• About this task: Go through the records below and restate each one word for word.

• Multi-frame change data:
-*-

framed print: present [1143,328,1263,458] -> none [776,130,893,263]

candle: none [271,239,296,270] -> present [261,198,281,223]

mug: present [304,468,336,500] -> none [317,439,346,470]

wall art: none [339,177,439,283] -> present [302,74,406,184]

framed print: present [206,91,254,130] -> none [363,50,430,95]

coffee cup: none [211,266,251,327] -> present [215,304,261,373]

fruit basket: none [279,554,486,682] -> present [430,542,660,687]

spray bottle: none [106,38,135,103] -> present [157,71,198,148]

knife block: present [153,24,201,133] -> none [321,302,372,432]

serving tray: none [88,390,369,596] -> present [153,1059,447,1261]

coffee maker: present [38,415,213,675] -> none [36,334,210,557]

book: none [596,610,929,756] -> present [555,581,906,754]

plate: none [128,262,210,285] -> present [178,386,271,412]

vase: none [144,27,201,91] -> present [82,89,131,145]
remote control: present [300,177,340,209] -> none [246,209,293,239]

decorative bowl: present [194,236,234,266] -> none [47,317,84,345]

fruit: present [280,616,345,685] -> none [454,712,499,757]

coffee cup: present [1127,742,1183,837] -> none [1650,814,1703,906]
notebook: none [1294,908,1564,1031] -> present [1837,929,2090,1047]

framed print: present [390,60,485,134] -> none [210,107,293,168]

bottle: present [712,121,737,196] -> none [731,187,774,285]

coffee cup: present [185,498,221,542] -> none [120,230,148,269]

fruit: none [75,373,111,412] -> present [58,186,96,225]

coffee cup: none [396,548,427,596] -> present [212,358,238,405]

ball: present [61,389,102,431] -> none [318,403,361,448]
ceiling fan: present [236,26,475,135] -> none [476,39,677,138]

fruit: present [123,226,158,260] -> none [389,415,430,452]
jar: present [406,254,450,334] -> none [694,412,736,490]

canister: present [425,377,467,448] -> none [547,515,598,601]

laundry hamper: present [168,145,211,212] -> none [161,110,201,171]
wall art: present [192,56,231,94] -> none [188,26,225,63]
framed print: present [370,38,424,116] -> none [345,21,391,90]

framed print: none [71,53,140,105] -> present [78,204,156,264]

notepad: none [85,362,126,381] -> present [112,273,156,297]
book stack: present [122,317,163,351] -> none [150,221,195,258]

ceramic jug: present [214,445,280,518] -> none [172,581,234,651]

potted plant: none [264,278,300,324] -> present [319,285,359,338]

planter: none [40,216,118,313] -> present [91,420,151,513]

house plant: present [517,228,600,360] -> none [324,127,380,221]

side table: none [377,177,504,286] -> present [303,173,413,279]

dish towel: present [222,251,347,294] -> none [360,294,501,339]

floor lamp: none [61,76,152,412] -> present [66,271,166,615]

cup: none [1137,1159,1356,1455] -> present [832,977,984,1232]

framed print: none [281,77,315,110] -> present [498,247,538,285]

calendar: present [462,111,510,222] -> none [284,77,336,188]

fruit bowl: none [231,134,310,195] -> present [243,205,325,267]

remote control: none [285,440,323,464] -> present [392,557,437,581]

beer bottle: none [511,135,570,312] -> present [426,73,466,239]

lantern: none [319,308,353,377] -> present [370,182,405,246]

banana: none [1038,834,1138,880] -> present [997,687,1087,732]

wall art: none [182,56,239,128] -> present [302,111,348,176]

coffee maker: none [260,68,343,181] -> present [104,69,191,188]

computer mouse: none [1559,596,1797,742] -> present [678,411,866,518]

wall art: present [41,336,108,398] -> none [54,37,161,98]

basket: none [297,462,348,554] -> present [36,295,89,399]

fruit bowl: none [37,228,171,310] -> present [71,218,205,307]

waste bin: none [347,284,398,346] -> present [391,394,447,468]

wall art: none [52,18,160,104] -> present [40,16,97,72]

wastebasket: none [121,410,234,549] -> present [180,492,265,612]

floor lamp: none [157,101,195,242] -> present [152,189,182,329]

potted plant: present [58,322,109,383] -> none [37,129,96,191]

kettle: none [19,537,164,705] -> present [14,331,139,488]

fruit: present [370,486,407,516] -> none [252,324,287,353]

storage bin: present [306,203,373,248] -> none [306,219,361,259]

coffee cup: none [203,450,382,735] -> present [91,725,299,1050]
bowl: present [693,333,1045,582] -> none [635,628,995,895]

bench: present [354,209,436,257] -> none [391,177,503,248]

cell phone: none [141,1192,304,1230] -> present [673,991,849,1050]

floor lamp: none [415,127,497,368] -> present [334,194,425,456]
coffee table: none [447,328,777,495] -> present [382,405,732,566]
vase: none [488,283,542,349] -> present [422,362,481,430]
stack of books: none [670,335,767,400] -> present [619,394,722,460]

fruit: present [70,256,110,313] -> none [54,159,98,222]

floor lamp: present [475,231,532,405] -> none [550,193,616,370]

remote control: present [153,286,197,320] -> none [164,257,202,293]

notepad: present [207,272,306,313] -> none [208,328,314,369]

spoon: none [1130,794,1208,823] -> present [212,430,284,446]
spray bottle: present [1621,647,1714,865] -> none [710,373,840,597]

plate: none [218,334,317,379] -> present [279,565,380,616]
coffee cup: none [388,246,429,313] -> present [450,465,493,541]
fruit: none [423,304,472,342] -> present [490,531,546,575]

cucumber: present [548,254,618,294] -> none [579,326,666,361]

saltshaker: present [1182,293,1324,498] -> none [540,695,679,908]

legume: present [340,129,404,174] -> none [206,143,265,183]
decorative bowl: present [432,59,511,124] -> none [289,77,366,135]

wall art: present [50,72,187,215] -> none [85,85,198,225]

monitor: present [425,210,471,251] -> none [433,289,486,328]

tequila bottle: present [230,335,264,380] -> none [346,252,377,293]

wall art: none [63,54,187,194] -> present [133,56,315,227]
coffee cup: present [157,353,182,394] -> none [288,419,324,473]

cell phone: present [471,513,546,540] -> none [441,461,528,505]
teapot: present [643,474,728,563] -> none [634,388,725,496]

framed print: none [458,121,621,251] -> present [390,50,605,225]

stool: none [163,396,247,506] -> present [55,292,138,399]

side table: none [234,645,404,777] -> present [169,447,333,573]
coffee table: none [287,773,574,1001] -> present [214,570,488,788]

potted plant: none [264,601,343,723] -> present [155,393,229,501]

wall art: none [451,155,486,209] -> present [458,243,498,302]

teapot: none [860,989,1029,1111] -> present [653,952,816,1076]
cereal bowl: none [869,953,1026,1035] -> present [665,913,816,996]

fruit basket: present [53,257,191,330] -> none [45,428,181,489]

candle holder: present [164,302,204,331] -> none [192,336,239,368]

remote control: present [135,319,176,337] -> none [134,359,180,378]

-*-

• Task answer:
framed print: present [1143,328,1263,458] -> none [776,130,893,263]

candle: none [271,239,296,270] -> present [261,198,281,223]

mug: present [304,468,336,500] -> none [317,439,346,470]

wall art: none [339,177,439,283] -> present [302,74,406,184]

framed print: present [206,91,254,130] -> none [363,50,430,95]

coffee cup: none [211,266,251,327] -> present [215,304,261,373]

fruit basket: none [279,554,486,682] -> present [430,542,660,687]

spray bottle: none [106,38,135,103] -> present [157,71,198,148]

knife block: present [153,24,201,133] -> none [321,302,372,432]

serving tray: none [88,390,369,596] -> present [153,1059,447,1261]

coffee maker: present [38,415,213,675] -> none [36,334,210,557]

book: none [596,610,929,756] -> present [555,581,906,754]

plate: none [128,262,210,285] -> present [178,386,271,412]

vase: none [144,27,201,91] -> present [82,89,131,145]
remote control: present [300,177,340,209] -> none [246,209,293,239]

decorative bowl: present [194,236,234,266] -> none [47,317,84,345]

fruit: present [280,616,345,685] -> none [454,712,499,757]

coffee cup: present [1127,742,1183,837] -> none [1650,814,1703,906]
notebook: none [1294,908,1564,1031] -> present [1837,929,2090,1047]

framed print: present [390,60,485,134] -> none [210,107,293,168]

bottle: present [712,121,737,196] -> none [731,187,774,285]

coffee cup: present [185,498,221,542] -> none [120,230,148,269]

fruit: none [75,373,111,412] -> present [58,186,96,225]

coffee cup: none [396,548,427,596] -> present [212,358,238,405]

ball: present [61,389,102,431] -> none [318,403,361,448]
ceiling fan: present [236,26,475,135] -> none [476,39,677,138]

fruit: present [123,226,158,260] -> none [389,415,430,452]
jar: present [406,254,450,334] -> none [694,412,736,490]

canister: present [425,377,467,448] -> none [547,515,598,601]

laundry hamper: present [168,145,211,212] -> none [161,110,201,171]
wall art: present [192,56,231,94] -> none [188,26,225,63]
framed print: present [370,38,424,116] -> none [345,21,391,90]

framed print: none [71,53,140,105] -> present [78,204,156,264]

notepad: none [85,362,126,381] -> present [112,273,156,297]
book stack: present [122,317,163,351] -> none [150,221,195,258]

ceramic jug: present [214,445,280,518] -> none [172,581,234,651]

potted plant: none [264,278,300,324] -> present [319,285,359,338]

planter: none [40,216,118,313] -> present [91,420,151,513]

house plant: present [517,228,600,360] -> none [324,127,380,221]

side table: none [377,177,504,286] -> present [303,173,413,279]

dish towel: present [222,251,347,294] -> none [360,294,501,339]

floor lamp: none [61,76,152,412] -> present [66,271,166,615]

cup: none [1137,1159,1356,1455] -> present [832,977,984,1232]

framed print: none [281,77,315,110] -> present [498,247,538,285]

calendar: present [462,111,510,222] -> none [284,77,336,188]

fruit bowl: none [231,134,310,195] -> present [243,205,325,267]

remote control: none [285,440,323,464] -> present [392,557,437,581]

beer bottle: none [511,135,570,312] -> present [426,73,466,239]

lantern: none [319,308,353,377] -> present [370,182,405,246]

banana: none [1038,834,1138,880] -> present [997,687,1087,732]

wall art: none [182,56,239,128] -> present [302,111,348,176]

coffee maker: none [260,68,343,181] -> present [104,69,191,188]

computer mouse: none [1559,596,1797,742] -> present [678,411,866,518]

wall art: present [41,336,108,398] -> none [54,37,161,98]

basket: none [297,462,348,554] -> present [36,295,89,399]

fruit bowl: none [37,228,171,310] -> present [71,218,205,307]

waste bin: none [347,284,398,346] -> present [391,394,447,468]

wall art: none [52,18,160,104] -> present [40,16,97,72]

wastebasket: none [121,410,234,549] -> present [180,492,265,612]

floor lamp: none [157,101,195,242] -> present [152,189,182,329]

potted plant: present [58,322,109,383] -> none [37,129,96,191]

kettle: none [19,537,164,705] -> present [14,331,139,488]

fruit: present [370,486,407,516] -> none [252,324,287,353]

storage bin: present [306,203,373,248] -> none [306,219,361,259]

coffee cup: none [203,450,382,735] -> present [91,725,299,1050]
bowl: present [693,333,1045,582] -> none [635,628,995,895]

bench: present [354,209,436,257] -> none [391,177,503,248]

cell phone: none [141,1192,304,1230] -> present [673,991,849,1050]

floor lamp: none [415,127,497,368] -> present [334,194,425,456]
coffee table: none [447,328,777,495] -> present [382,405,732,566]
vase: none [488,283,542,349] -> present [422,362,481,430]
stack of books: none [670,335,767,400] -> present [619,394,722,460]

fruit: present [70,256,110,313] -> none [54,159,98,222]

floor lamp: present [475,231,532,405] -> none [550,193,616,370]

remote control: present [153,286,197,320] -> none [164,257,202,293]

notepad: present [207,272,306,313] -> none [208,328,314,369]

spoon: none [1130,794,1208,823] -> present [212,430,284,446]
spray bottle: present [1621,647,1714,865] -> none [710,373,840,597]

plate: none [218,334,317,379] -> present [279,565,380,616]
coffee cup: none [388,246,429,313] -> present [450,465,493,541]
fruit: none [423,304,472,342] -> present [490,531,546,575]

cucumber: present [548,254,618,294] -> none [579,326,666,361]

saltshaker: present [1182,293,1324,498] -> none [540,695,679,908]

legume: present [340,129,404,174] -> none [206,143,265,183]
decorative bowl: present [432,59,511,124] -> none [289,77,366,135]

wall art: present [50,72,187,215] -> none [85,85,198,225]

monitor: present [425,210,471,251] -> none [433,289,486,328]

tequila bottle: present [230,335,264,380] -> none [346,252,377,293]

wall art: none [63,54,187,194] -> present [133,56,315,227]
coffee cup: present [157,353,182,394] -> none [288,419,324,473]

cell phone: present [471,513,546,540] -> none [441,461,528,505]
teapot: present [643,474,728,563] -> none [634,388,725,496]

framed print: none [458,121,621,251] -> present [390,50,605,225]

stool: none [163,396,247,506] -> present [55,292,138,399]

side table: none [234,645,404,777] -> present [169,447,333,573]
coffee table: none [287,773,574,1001] -> present [214,570,488,788]

potted plant: none [264,601,343,723] -> present [155,393,229,501]

wall art: none [451,155,486,209] -> present [458,243,498,302]

teapot: none [860,989,1029,1111] -> present [653,952,816,1076]
cereal bowl: none [869,953,1026,1035] -> present [665,913,816,996]

fruit basket: present [53,257,191,330] -> none [45,428,181,489]

candle holder: present [164,302,204,331] -> none [192,336,239,368]

remote control: present [135,319,176,337] -> none [134,359,180,378]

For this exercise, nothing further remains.